3. Der Grundsatz des Vertrauensschutzes ist dahin auszulegen, dass er der Verhängung der Sanktion des Art. 16 Abs. 3 der Richtlinie 2003/87 in der durch die Richtlinie 2009/29 geänderten Fassung nicht entgegensteht, wenn die zuständigen Behörden den Betreiber nicht vor Ablauf der Abgabefrist auf den Fristablauf hingewiesen haben, obwohl sie dies, ohne dazu verpflichtet zu sein, im vorangegangenen Jahr getan hatten.

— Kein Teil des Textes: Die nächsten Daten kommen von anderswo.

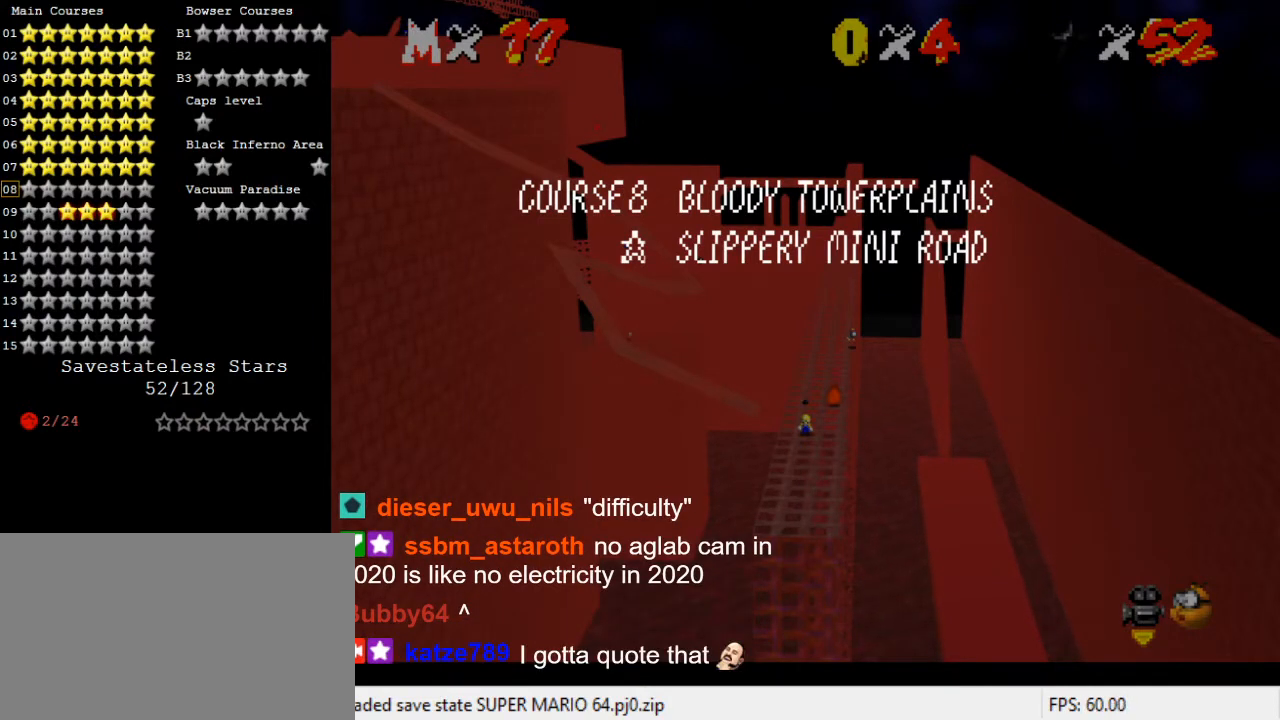
{"keys": [], "events": []}
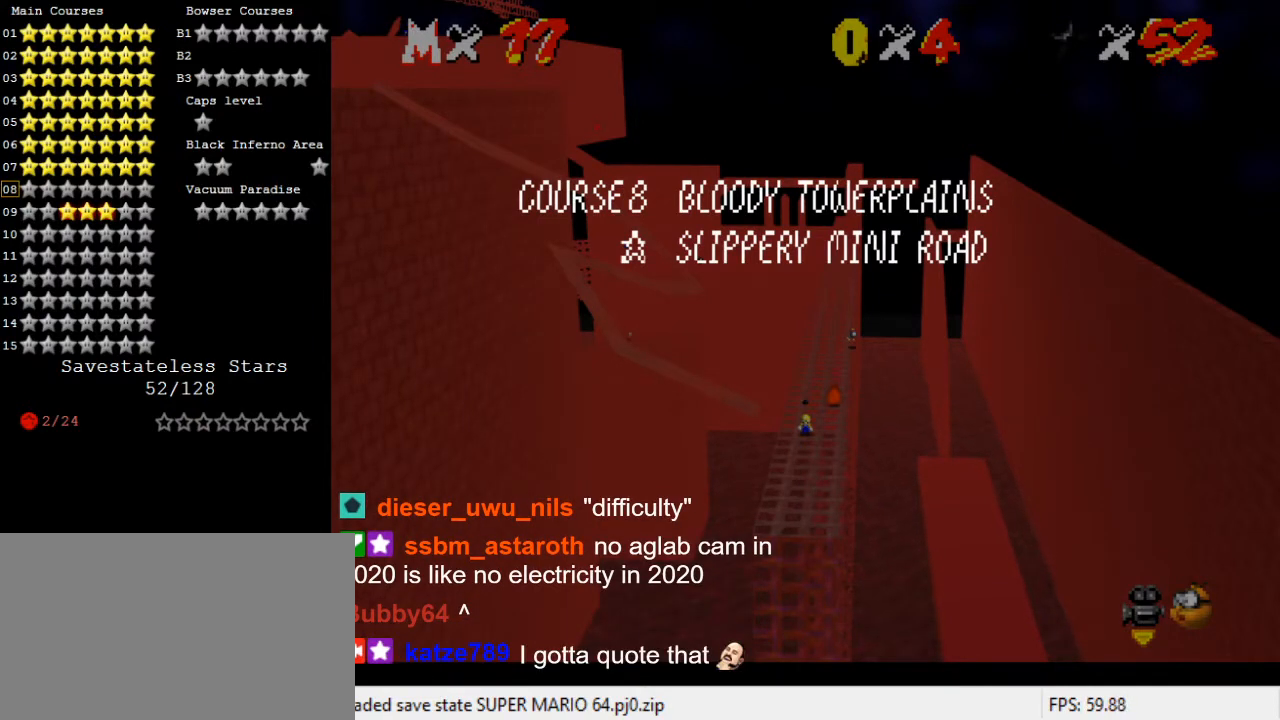
{"keys": [], "events": []}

4. Es ist Sache des vorlegenden Gerichts, zu beurteilen, ob der Begriff „Fall höherer Gewalt” im Sinne von Rn. 31 des Urteils vom 17. Oktober 2013, Billerud Karlsborg und Billerud Skärblacka (C-203/12, EU:C:2013:664), einen Sachverhalt wie den im Ausgangsverfahren in Rede stehenden erfasst.
Tatbestand
In der Rechtssache
wegen eines Vorabentscheidungsersuchens nach Art. 267 AEUV der Cour administrative (Verwaltungsgerichtshof, Luxemburg) gemäß dem am 12. Februar 2019 beim Gerichtshof eingegangenen Beschluss vom 7. Februar 2019, in dem Verfahren
Luxaviation SA
gegen
Minister für Umwelt
erlässt
DER GERICHTSHOF (Sechste Kammer)
unter Mitwirkung des Kammerpräsidenten M. Safjan, des Präsidenten der Ersten Kammer J.-C. Bonichot (Berichterstatter) und der Richterin C. Toader,
Generalanwältin: J. Kokott,
Kanzler: A. Calot Escobar,
aufgrund des schriftlichen Verfahrens,
unter Berücksichtigung der Erklärungen:
- der Luxaviation SA, vertreten durch N. Bannasch und M. Zins, Rechtsanwälte,
- der luxemburgischen Regierung, vertreten durch D. Holderer und T. Uri als Bevollmächtigte,
- der niederländischen Regierung, vertreten durch M. K. Bulterman und J. Langer als Bevollmächtigte,
- des Europäischen Parlaments, vertreten durch L. Darie und C. Ionescu Dima sowie durch A. Tamás als Bevollmächtigte,
- des Rates der Europäischen Union, vertreten durch K. Michoel und A. Westerhof Löfflerová als Bevollmächtigte,
- der Europäischen Kommission, vertreten durch J.-F. Brakeland und A. C. Becker als Bevollmächtigte,
aufgrund der nach Anhörung des Generalanwalts ergangenen Entscheidung, gemäß Art. 99 der Verfahrensordnung des Gerichtshofs durch mit Gründen versehenen Beschluss zu entscheiden,
folgenden
Beschluss
Entscheidungsgründe
Rz. 1
Das Vorabentscheidungsersuchen betrifft die Auslegung von Art. 16 Abs. 3 der Richtlinie 2003/87/EG des Europäischen Parlaments und des Rates vom 13. Oktober 2003 über ein System für den Handel mit Treibhausgasemissionszertifikaten in der Gemeinschaft und zur Änderung der Richtlinie 96/61/EG des Rates (ABl. 2003, L 275, S. 32) in der durch die Richtlinie 2009/29/EG des Europäischen Parlaments und des Rates vom 23. April 2009 (ABl. 2009, L 140, S. 63) geänderten Fassung (im Folgenden: Richtlinie 2003/87).
Rz. 2
Dieses Ersuchen erging im Rahmen eines Rechtsstreits zwischen der Luxaviation SA und dem Ministre de l'Environnement (Minister für Umwelt, Luxemburg) im Zusammenhang mit der Befolgung der Luxaviation im Bereich der Abgabe von CO2-Emissionszertifikaten für das Jahr 2015 obliegenden Verpflichtungen.
Rechtlicher Rahmen
Unionsrecht
Richtlinie 2003/87
Rz. 3
In den Erwägungsgründen 5 bis 7 der Richtlinie 2003/87 heißt es:
„(5) Die Gemeinschaft und ihre Mitgliedstaaten sind übereingekommen, ihre Verpflichtungen zur Verringerung der anthropogenen Treibhausgasemissionen im Rahmen des Kyoto-Protokolls … gemeinsam zu erfüllen. Diese Ric...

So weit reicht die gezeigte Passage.